In group P (n=41), subjects reached a mean peak blood lactate level of 4.1 mM/l and a mean maximal workload of 1.5 W/kg. In group R (n=25), the mean peak blood lactate level was 6.5 mM/l and the mean maximal workload was 2.1 W/kg. Spiroergometric peak performance in both groups was significantly lower than predicted for healthy, untrained individuals. Group R reached significantly higher values in all performance markers than group P, and peak blood lactate was correlated with maximal workload in both groups.
The peak blood lactate response was lower than normal in both groups, but the effect was more pronounced in group P: Only 5 out of 41 subjects in this group reached the blood lactate level expected at volitional exhaustion (≥ 8 mM/l for men and ≥ 6 mM/l for women). Less than half of the subjects reached the level of 4 mM/l, which is still routinely used in exercise tests as a fixed marker for aerobic capacity. A reduced peak blood lactate response to exercise has previously been described in other chronic diseases but is, to our knowledge, a novel finding for MS patients.
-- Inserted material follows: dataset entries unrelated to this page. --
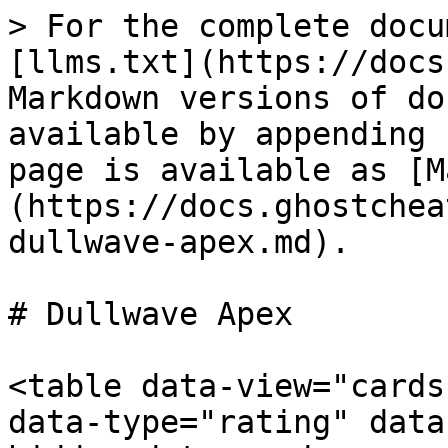
> For the complete docu
[llms.txt](https://docs
Markdown versions of do
available by appending 
page is available as [M
(https://docs.ghostchea
dullwave-apex.md).

# Dullwave Apex

<table data-view="cards
data-type="rating" data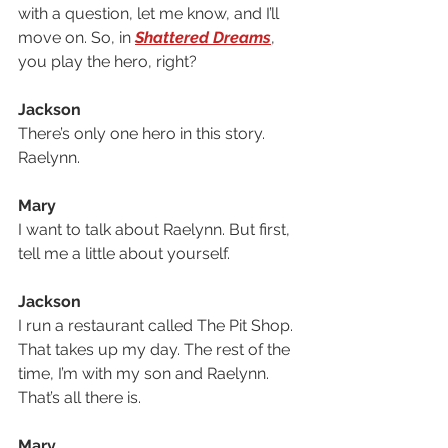
with a question, let me know, and I’ll 
move on. So, in 
Shattered Dreams
, 
you play the hero, right?
Jackson
There’s only one hero in this story. 
Raelynn. 
Mary
I want to talk about Raelynn. But first, 
tell me a little about yourself.
Jackson
I run a restaurant called The Pit Shop. 
That takes up my day. The rest of the 
time, I’m with my son and Raelynn. 
That’s all there is.
Mary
As exercise interventions and exercise tests are becoming more common in MS, these results call into doubt if the lactate performance tests and lactate thresholds used for healthy individuals can simply be transferred to MS patients.
Our results also raise the question which processes limit the exercise capability of the subjects in this study. After reviewing the literature, it seems probable that central manifestations of the disease cause a pathologic lack of neuromuscular activation and feedback. This aberrant motor processing, combined with the resulting atrophy and changes in the muscles’ energy metabolism and fiber composition, presumably limits the exercise capacity and the muscular lactate production in MS patients. A habitual lack of physical activity, which is frequently seen not only in MS, might contribute to the limitation of exercise capability by causing a “physiologic” lack of neuromuscular activation, resulting in further muscular deconditioning.